No caso dos juízes (podem tudo), nenhuma das recomendações foi implementada, pudera! Ei-las:
- Ter o Conselho Superior de Magistratura com metade dos membros juízes eleitos pelos seus pares e informação pública sobre os procedimentos disciplinares internos (a segunda parte é possível mesmo sem revisão constitucional).
- Ter nas autoridades que decidem a segunda instância e nos juízes do Supremo pelo menos metade dos membros eleitos pelos seus pares. Os magistrados argumentam com a revisão do Estatuto dos Magistrados que prevê mudanças na seleção de juízes, mas O GRECO, embora registe esse argumento, nota que os painéis que supervisionam a lista restrita de candidatos ao cargo de juiz do tribunal de recurso e ao juiz do Supremo Tribunal continuam a ter uma maioria de membros que não são juízes.
- Instituir um sistema de avaliações periódicas dos juízes de primeira instância e inspeções aos de segunda instância. 
- Estabelecer um mecanismo de garantia dos critérios objetivos e transparentes de salvaguarda da independência dos juízes quando os casos são redistribuídos. Os juízes alegam que, depois de, em 2016, ter sido alterada a Lei de Organização do Sistema Judicial, todos os casos agora são atribuídos aleatoriamente aos juízes, com algumas exceções e que a transferência de juízes também é excecional, mas o GRECO considera que “a informação apresentada pelas autoridades judiciais não sugere que a contradição [entre a Lei de Organização do Sistema Judicial e o Estatuto dos Magistrados] tenha sido removida e que tenham sido eliminados os riscos que esse quadro legal incongruente representa para a independência dos juízes”. 
- Estabelecer um mecanismo de decisões dos julgamentos em primeira instância de fácil acesso público. Os juízes admitem que “existem dificuldades” neste ponto e o GRECO insiste nesta necessidade, justificando com o seu papel fundamental para garantir a certeza da lei e a uniformidade e previsibilidade da sua aplicação, além de vir a possibilitar uma “maior responsabilização dos juízes”. 
- Criar um código de conduta que inclua previsão de situações de conflito de interesses.

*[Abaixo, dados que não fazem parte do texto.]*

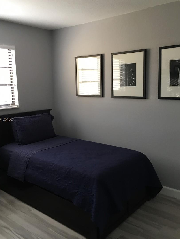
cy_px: 120
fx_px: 222
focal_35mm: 32
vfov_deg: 56.8
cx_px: 93
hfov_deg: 44.2
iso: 64
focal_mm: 4.15
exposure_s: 1/15
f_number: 2.2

Os juízes aduzem que foi introduzido um código de ética dentro do Estatuto dos Magistrados, cuja revisão ainda não foi concluída, mas o GRECO diz que “não está convencido” de que esse código seja “claro e o exigível”, incluindo questões relativas a conflito de interesses. 
Já quanto aos procuradores do Ministério Público:
- Está satisfatoriamente implementada a informação relativa a processos disciplinares no Conselho Superior do Ministério Público.

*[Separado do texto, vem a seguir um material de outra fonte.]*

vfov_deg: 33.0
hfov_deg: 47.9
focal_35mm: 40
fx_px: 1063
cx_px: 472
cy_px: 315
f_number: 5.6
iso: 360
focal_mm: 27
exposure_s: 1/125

- Não foi implementada a avaliação periódica de procuradores dos tribunais de primeira instância e inspeção dos de segunda instância. 
- Não foi implementado um Estatuto do Ministério Público adequado ao novo mapa judicial, resultante da “redução drástica” (2014) dos tribunais de primeira instância pelo país, o que criou desequilíbrios na hierarquia, não tendo o GRECO a certeza de que essas “incertezas legais” tenham sido corrigidas e temendo que desprotejam “procuradores subordinados de interferências indevidas ou pressões dos seus superiores”. 
- Não foi criado um código de conduta para procuradores, que seja uma base para promoções, avaliações e ações disciplinares.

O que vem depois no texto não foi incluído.